RECORDS -
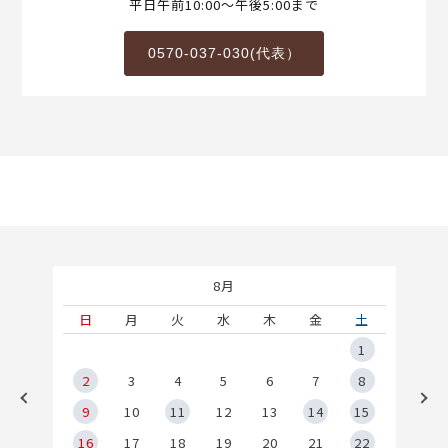
平日午前10:00～午後5:00まで
0570-037-030(代表）
8月
土
日
月
火
水
木
金
土
5
1
2
2
3
4
5
6
7
8
9
9
10
11
12
13
14
15
6
16
17
18
19
20
21
22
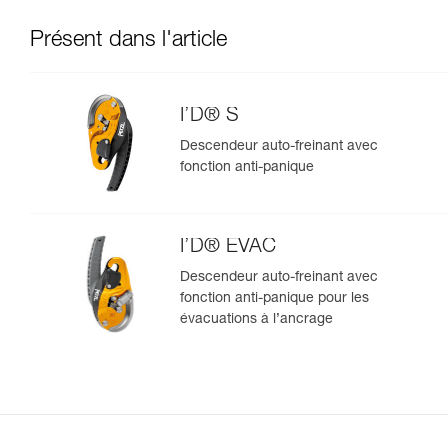
Présent dans l'article
I’D® S
Descendeur auto-freinant avec
fonction anti-panique
I’D® EVAC
Descendeur auto-freinant avec
fonction anti-panique pour les
évacuations à l’ancrage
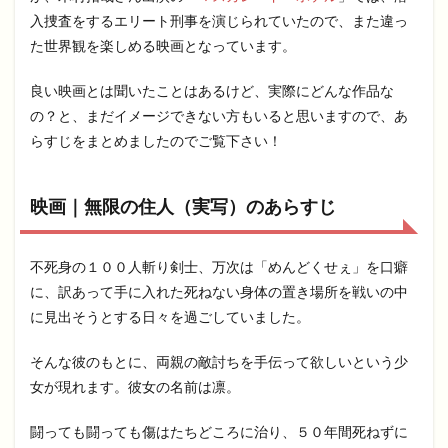
入捜査をするエリート刑事を演じられていたので、また違っ
た世界観を楽しめる映画となっています。
良い映画とは聞いたことはあるけど、実際にどんな作品な
の？と、まだイメージできない方もいると思いますので、あ
らすじをまとめましたのでご覧下さい！
映画｜無限の住人（実写）のあらすじ
不死身の１００人斬り剣士、万次は「めんどくせぇ」を口癖
に、訳あって手に入れた死ねない身体の置き場所を戦いの中
に見出そうとする日々を過ごしていました。
そんな彼のもとに、両親の敵討ちを手伝って欲しいという少
女が現れます。彼女の名前は凛。
闘っても闘っても傷はたちどころに治り、５０年間死ねずに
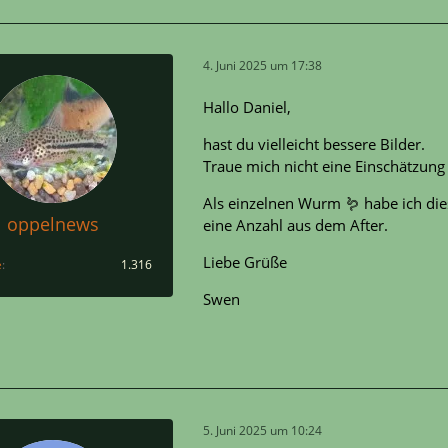
4. Juni 2025 um 17:38
Hallo Daniel,
hast du vielleicht bessere Bilder.
Traue mich nicht eine Einschätzun
Als einzelnen Wurm 🪱 habe ich die
oppelnews
eine Anzahl aus dem After.
Liebe Grüße
e
1.316
Swen
5. Juni 2025 um 10:24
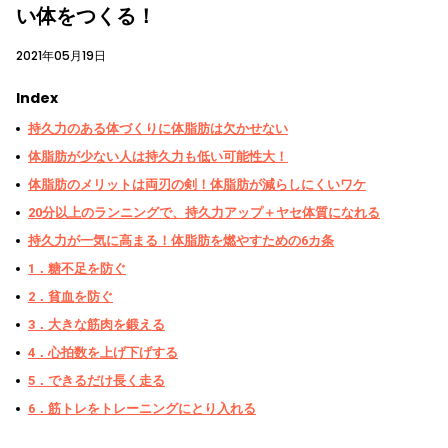
い体をつくる！
2021年05月19日
Index
持久力のある体づくりに体脂肪は欠かせない
体脂肪が少ない人は持久力も低い可能性大！
体脂肪のメリットは両刃の剣！体脂肪が減らしにくいワケ
20分以上のランニングで、持久力アップ＋ヤセ体質になれる
持久力が一気に高まる！体脂肪を燃やすための6カ条
1．糖不足を防ぐ
2．貧血を防ぐ
3．大きな筋肉を鍛える
4．心拍数を上げ下げする
5．できるだけ長く走る
6．筋トレをトレーニングにとり入れる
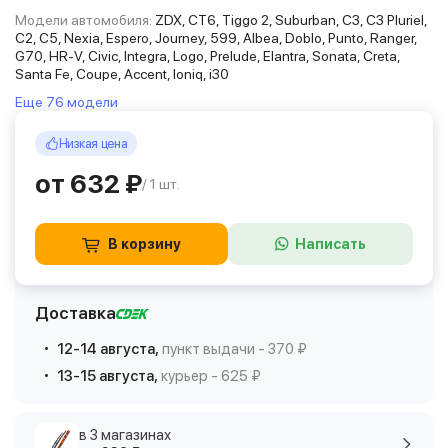
Модели автомобиля:
ZDX, CT6, Tiggo 2, Suburban, C3, C3 Pluriel,
C2, C5, Nexia, Espero, Journey, 599, Albea, Doblo, Punto, Ranger,
G70, HR-V, Civic, Integra, Logo, Prelude, Elantra, Sonata, Creta,
Santa Fe, Coupe, Accent, Ioniq, i30
Еще 76 модели
Низкая цена
от 632 ₽
/ 1 шт.
В корзину
Написать
Доставка
12-14 августа,
пункт выдачи - 370 ₽
13-15 августа,
курьер - 625 ₽
в 3 магазинах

HOW TO COMPLETE THIS TASK - Before you return the listing exactly, strip out its pictures.

COMPLETED EXERCISE -
平日午前10:00～午後5:00まで
0570-037-030(代表）
8月
土
日
月
火
水
木
金
土
5
1
2
2
3
4
5
6
7
8
9
9
10
11
12
13
14
15
6
16
17
18
19
20
21
22
Présent dans l'article
I’D® S
Descendeur auto-freinant avec
fonction anti-panique
I’D® EVAC
Descendeur auto-freinant avec
fonction anti-panique pour les
évacuations à l’ancrage
入捜査をするエリート刑事を演じられていたので、また違っ
た世界観を楽しめる映画となっています。
良い映画とは聞いたことはあるけど、実際にどんな作品な
の？と、まだイメージできない方もいると思いますので、あ
らすじをまとめましたのでご覧下さい！
映画｜無限の住人（実写）のあらすじ
不死身の１００人斬り剣士、万次は「めんどくせぇ」を口癖
に、訳あって手に入れた死ねない身体の置き場所を戦いの中
に見出そうとする日々を過ごしていました。
そんな彼のもとに、両親の敵討ちを手伝って欲しいという少
女が現れます。彼女の名前は凛。
闘っても闘っても傷はたちどころに治り、５０年間死ねずに
4. Juni 2025 um 17:38
Hallo Daniel,
hast du vielleicht bessere Bilder.
Traue mich nicht eine Einschätzun
Als einzelnen Wurm 🪱 habe ich die
oppelnews
eine Anzahl aus dem After.
Liebe Grüße
e
1.316
Swen
5. Juni 2025 um 10:24
い体をつくる！
2021年05月19日
Index
持久力のある体づくりに体脂肪は欠かせない
体脂肪が少ない人は持久力も低い可能性大！
体脂肪のメリットは両刃の剣！体脂肪が減らしにくいワケ
20分以上のランニングで、持久力アップ＋ヤセ体質になれる
持久力が一気に高まる！体脂肪を燃やすための6カ条
1．糖不足を防ぐ
2．貧血を防ぐ
3．大きな筋肉を鍛える
4．心拍数を上げ下げする
5．できるだけ長く走る
6．筋トレをトレーニングにとり入れる
Модели автомобиля:
ZDX, CT6, Tiggo 2, Suburban, C3, C3 Pluriel,
C2, C5, Nexia, Espero, Journey, 599, Albea, Doblo, Punto, Ranger,
G70, HR-V, Civic, Integra, Logo, Prelude, Elantra, Sonata, Creta,
Santa Fe, Coupe, Accent, Ioniq, i30
Еще 76 модели
Низкая цена
от 632 ₽
/ 1 шт.
В корзину
Написать
Доставка
12-14 августа,
пункт выдачи - 370 ₽
13-15 августа,
курьер - 625 ₽
в 3 магазинах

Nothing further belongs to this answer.